Cependant, une telle théorie ne fait que repousser un problème, et même si elle a été soutenue au cours du XXe siècle par des chercheurs aussi éminents que Fred Hoyle ou Francis Crick, il restait à comprendre comment la vie elle-même était apparue.
C’est pourquoi, plutôt que de multiplier les hypothèses, on a développé des théories pour l’apparition de la vie sur la Terre elle-même. C’est ainsi que dans les années 1920 le biochimiste russe Aleksandr Oparin et le biologiste anglais John Burton Haldane vont reprendre l’hypothèse de Darwin en remplaçant sa petite mare chaude par les mers et les océans de la Terre primitive, enrichis en molécules prébiotiques par des réactions dans l’atmosphère initiale de la Terre, supposée différente de notre atmosphère actuelle.
C'est la théorie de la soupe chaude primitive qui reçut une forte impulsion à la suite des expériences de Stanley Miller. Plusieurs variantes ont été proposées, dont celles de petites mares chaudes à la surface des comètes, ce qui était une façon de conserver les idées de la panspermie.
De nos jours, on continue toutefois à s’intéresser à la panspermie, notamment la théorie de la lithopanspermie, c'est-à-dire que plus spécifiquement que dans le Système solaire, la vie a pu se propager de planètes en planètes grâce aux météorites, comme Kelvin l’avait proposé. On a d'ailleurs pensé avoir découvert une indication forte en faveur de cette théorie devant ce qui avait été interprété comme de probables traces fossiles de micro-organismes dans la météorite martienne ALH84001, une achondrite découverte en Antarctique dans la région d’Allan Hills en décembre 1984, d’où son nom. Il avait fallu déchanter.
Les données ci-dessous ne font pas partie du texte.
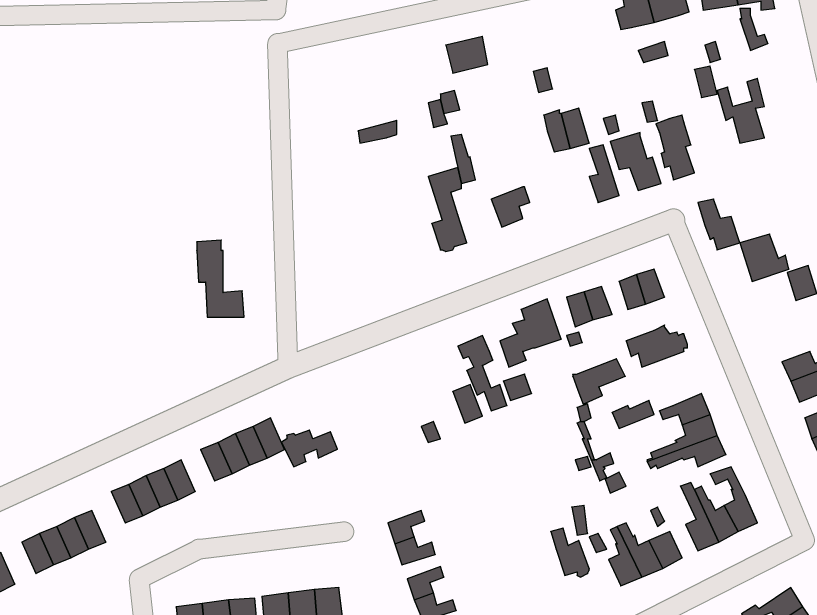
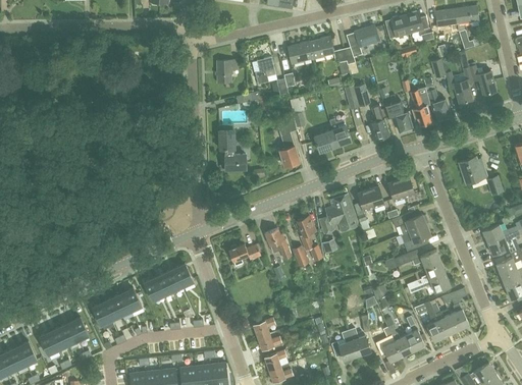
building: none -> [349,28,379,57]
building: none -> [309,37,333,58]
building: none -> [255,57,276,85]
building: none -> [216,60,238,83]
building: none -> [469,65,497,96]
building: none -> [329,118,352,148]
building: [698,199,740,250] -> [426,90,451,119]
building: [197,240,244,317] -> [219,124,247,169]
building: none -> [265,228,292,259]
building: [573,359,625,404] -> [401,225,431,252]
building: [281,430,337,467] -> [228,243,261,265]
building: none -> [331,330,357,361]

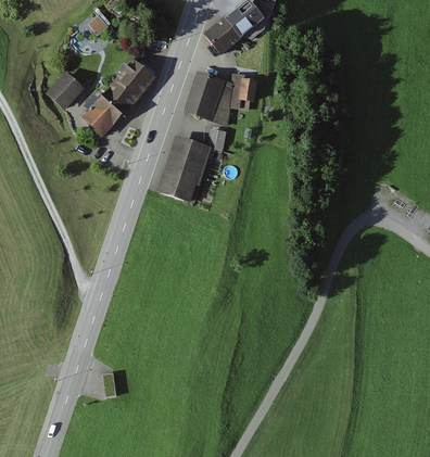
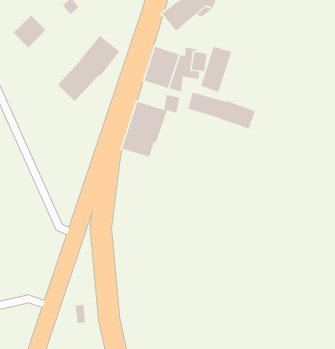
building: none -> [200,46,232,93]
building: [45,71,84,110] -> [13,15,46,48]
building: none -> [188,92,256,129]

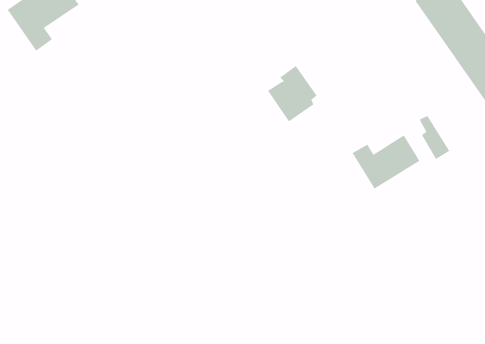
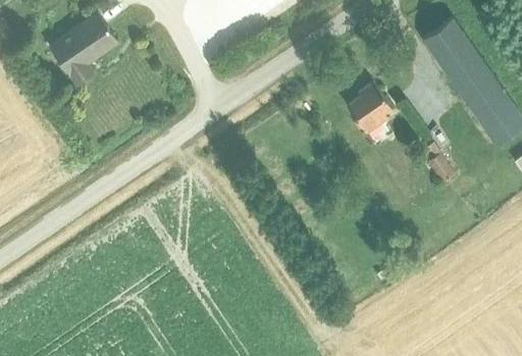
building: [267,65,318,122] -> [347,82,393,134]
building: [352,134,420,190] -> none

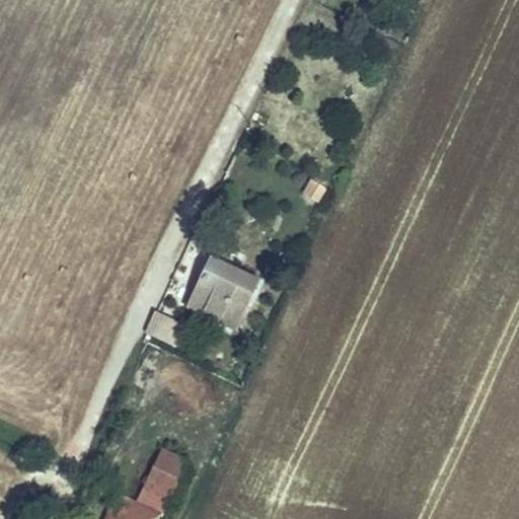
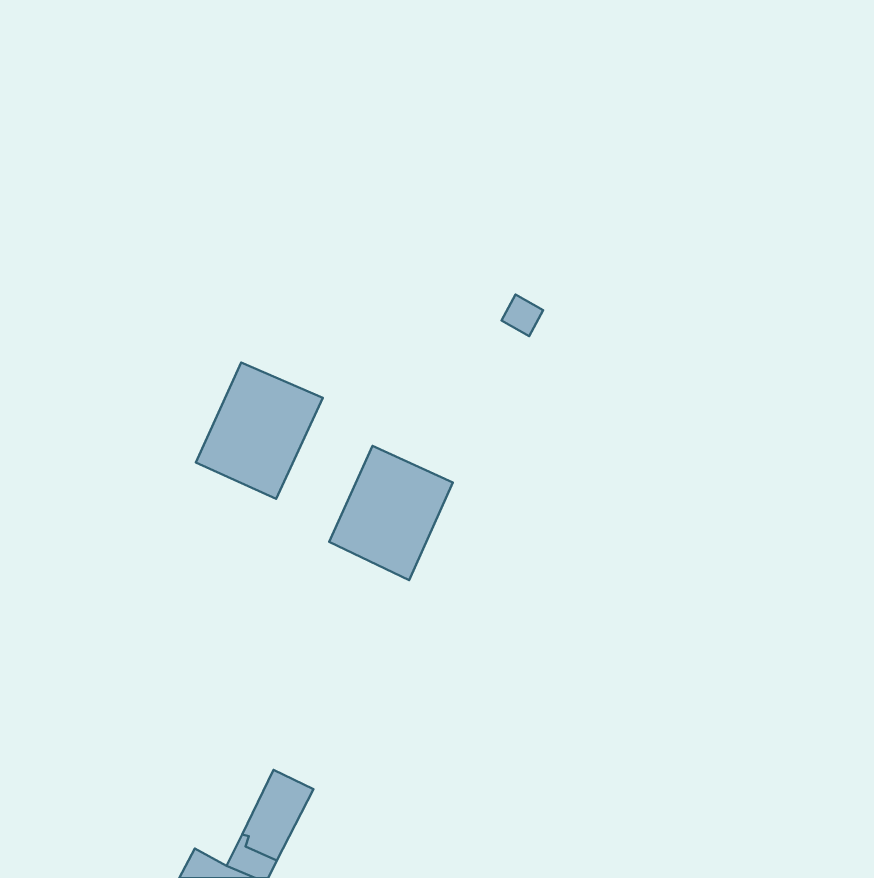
building: none -> [196,363,323,499]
C'est dans ce contexte qu'a été lancé il y a quelques années le projet Expose. Il s’agissait d’évaluer l'effet de l'environnement spatial sur des objets biologiques ou des molécules présentant un intérêt pour l'exobiologie ou la planétologie. L’un des buts de la mission était donc d'évaluer le taux de survie des échantillons biologiques et l’effet biologique des radiations tant pour valider des mesures de protection planétaire que pour tester certaines hypothèses de la théorie de la panspermie.
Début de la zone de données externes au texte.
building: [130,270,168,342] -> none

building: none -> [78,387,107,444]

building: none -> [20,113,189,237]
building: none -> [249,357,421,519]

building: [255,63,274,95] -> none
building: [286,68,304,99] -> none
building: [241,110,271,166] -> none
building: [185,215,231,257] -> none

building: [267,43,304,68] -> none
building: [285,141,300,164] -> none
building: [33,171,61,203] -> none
Pour cela, les expériences devaient se dérouler à l’intérieur d’un équipement fixé au module européen Columbus faisant partie de l’ISS. En raison de diverses contraintes, l'Esa avait négocié avec la Russie la mise en place d’un équipement similaire sur le module Svezda (« étoile » en russe). Finalement Expose-E (E pour Europe) a rejoint l'ISS en 2008 avec quelques mois d'avance sur Expose-R (R pour Russie).
Le journal Astrobiology vient de publier plusieurs articles faisant un premier bilan des expériences effectuées dans Expose-E. Il y a eu notamment celle baptisée Life, dédiée à l’étude de l'effet de radiations sur des lichens, des champignons et des symbiotes.
Les lichens représentant l’espèce Xanthoria elegans se sont révélés durs à tuer. Presque 1,5 an d’expositions aux U.V. solaires, aux rayons cosmiques et aux variations de températures n’ont pas eu raison de certains d’entre eux. Ainsi, lors de leur séjour dans l’espace, les températures ont varié plus de 200 fois de –12 °C à +40 °C. Selon les chercheurs, ces organismes se seraient ainsi mis dans une sorte d’état de stase en attendant des conditions de vie meilleures.
Ils précisent tout de même que si c’est un résultat intéressant pour qui pense que la vie est peut-être d’abord apparue sur Mars et a ensuite été apportée sur Terre par une météorite, la durée d’exposition aux conditions du vide spatial est encore bien trop courte pour affirmer que cette hypothèse est vraiment tenable.